# Very proud!



## SkyyMax (Apr 5, 2012)

Our 2 V's could not be more different - Skyy has always been very gentle and nice with kids. 

Max, not so much... Basically he is a "bull in a china shop".

He views every kid as a potential playmate and after he almost knocked down my friends 2 year old last week, I started training him to be calm around babies and young children.

We went to the park and he had to sit and observe kids from a distance, over a period of a few days we were getting within a few feet of playing children and Max was getting a lot of praise for being a good boy (keeping his red behind on a ground).

This evening came a big test - the encounter with a 2 year old.

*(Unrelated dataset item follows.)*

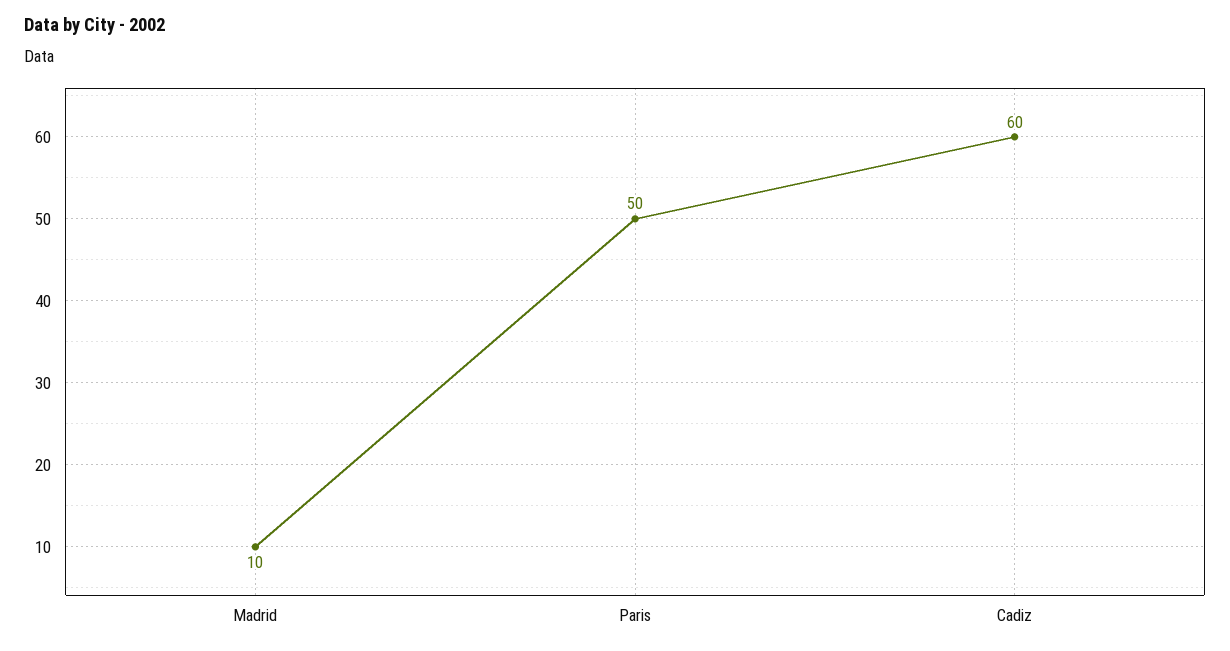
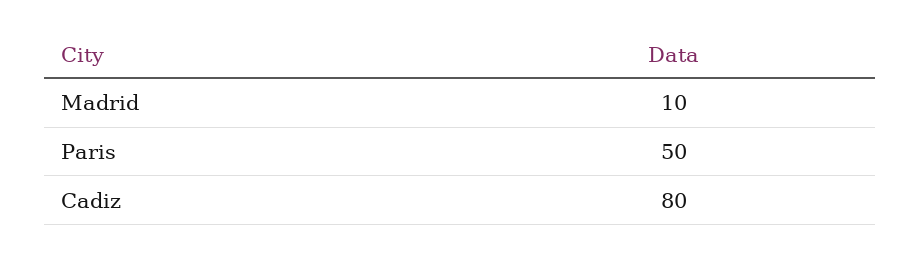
Cadiz: 60 -> 80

Max sat down and gave a little boy so many kisses, but did not try to play!!!! I could see Max's tail going 100 times a minute, he REALLY wanted to run and play, but his bum was either on a ground or very close to it 
I was so proud!!!!

We'll continue the training and hopefully in the near future if somebody will ask "Can my child pet you dog?" I can answer "Yes!"


----------



## Suliko (Sep 17, 2011)

Yay! You have every right to be proud!!  I still need to train Pacsi to be more gentle. She just does everything with all her heart...especially saying HI to people! : She'll try so hard to sit and wait while her body shivers ready to jump up in the air to slobber everyone with kisses. I'm still working on it. Good luck and looks like you're on the right track!


----------



## CrazyCash (Jul 12, 2012)

Nice work!! I still have to put Penny on a leash for the first few minutes when she's around kids because she will jump on them with excitement and knock them down. It's quite an accomplishment for Max to be able to keep his behind on the ground around kids, great job!


----------



## R E McCraith (Nov 24, 2011)

[size=24pt][Training the pup - or training my grand children ? PIKE is never left off lead till my grand children know what his hand signals are - he does love to play - no and a hand signal - PIKE knows what that means - they learn so much quicker than PIKE - sorry to say this - but small children just look like pups to play with - PIKE is always under my control around children that do not know how to controll him - works most of the time - but not always !!!!!


----------



## SkyyMax (Apr 5, 2012)

R said:


> [size=24pt][ small children just look like pups to play with - PIKE is always under my control around children that do not know how to controll him - works most of the time - but not always !!!!!


REM - this is so true, little kids are like little pups, Max and Skyy are always under our supervision around children.


----------



## Mcunnin4 (Jan 15, 2013)

I felt this related to this thread, but how can you train a V to remain sitting while people pet him/her?! Really want to get a grasp on my V's etiquette when people come into the house and when petting him!


----------



## SkyyMax (Apr 5, 2012)

*Mcunnin4*- 

I believe the dogs have better chance to succeed, if you praise the positive behavior, rather then punishing the unwanted behavior.

Here are a couple of Youtube videos, that might help you:

http://www.youtube.com/watch?v=4YlZ-49Cawk

http://www.youtube.com/watch?v=X1lpoU9J2XE

Good luck!


----------